**Exercise directions**
Going through the data below, copy out each line where the word "none" shows up.

**Recorded data**
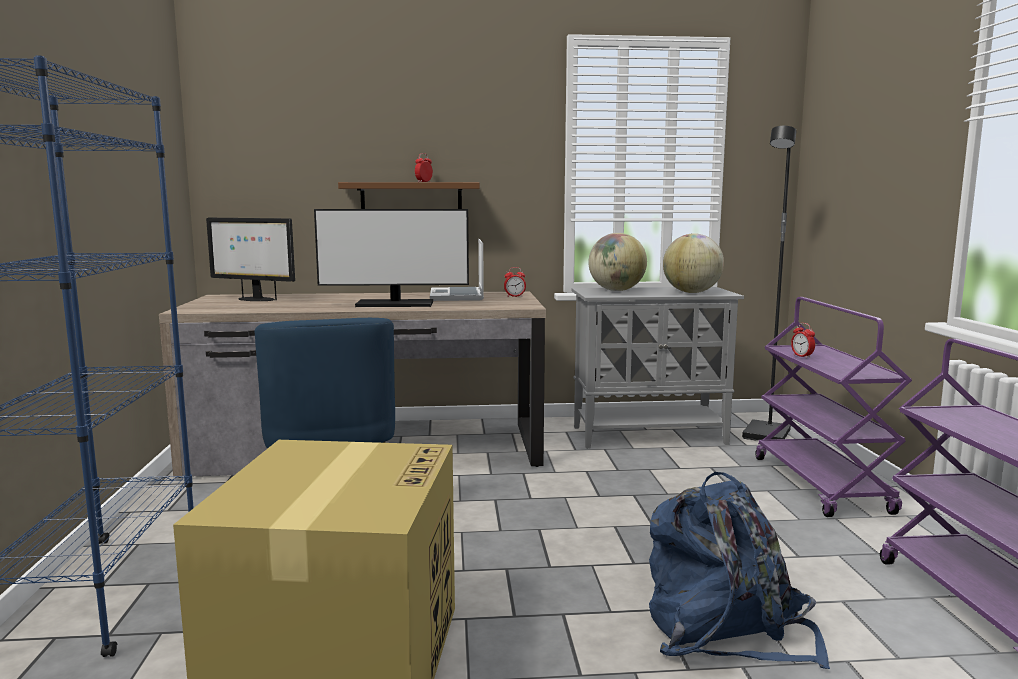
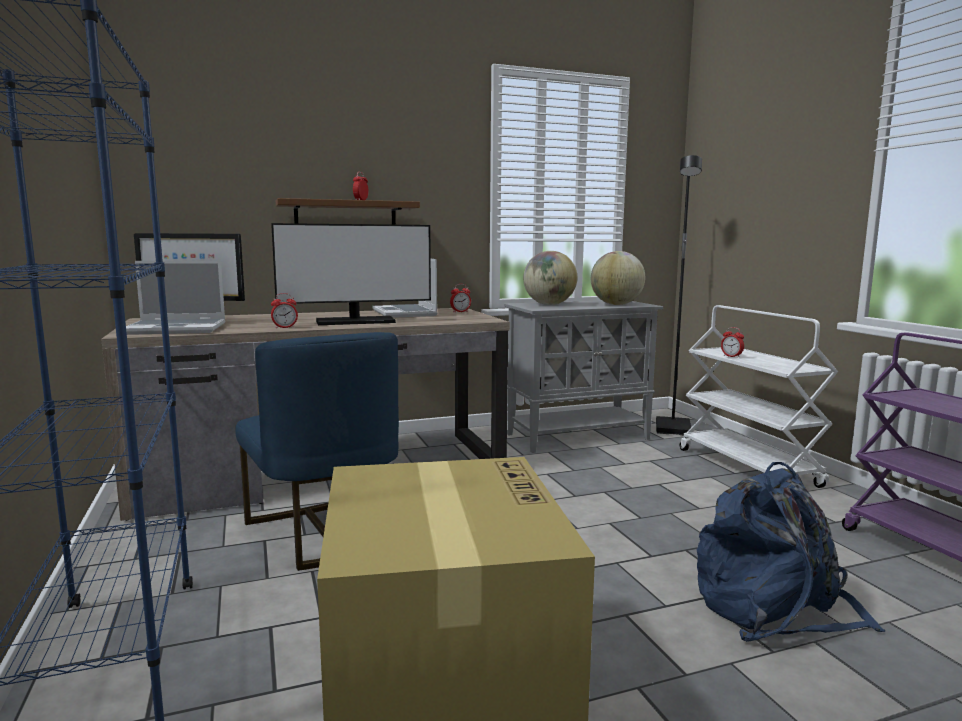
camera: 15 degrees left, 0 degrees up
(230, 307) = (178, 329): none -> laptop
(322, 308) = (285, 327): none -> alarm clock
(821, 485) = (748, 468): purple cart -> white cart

**Task output**
(230, 307) = (178, 329): none -> laptop
(322, 308) = (285, 327): none -> alarm clock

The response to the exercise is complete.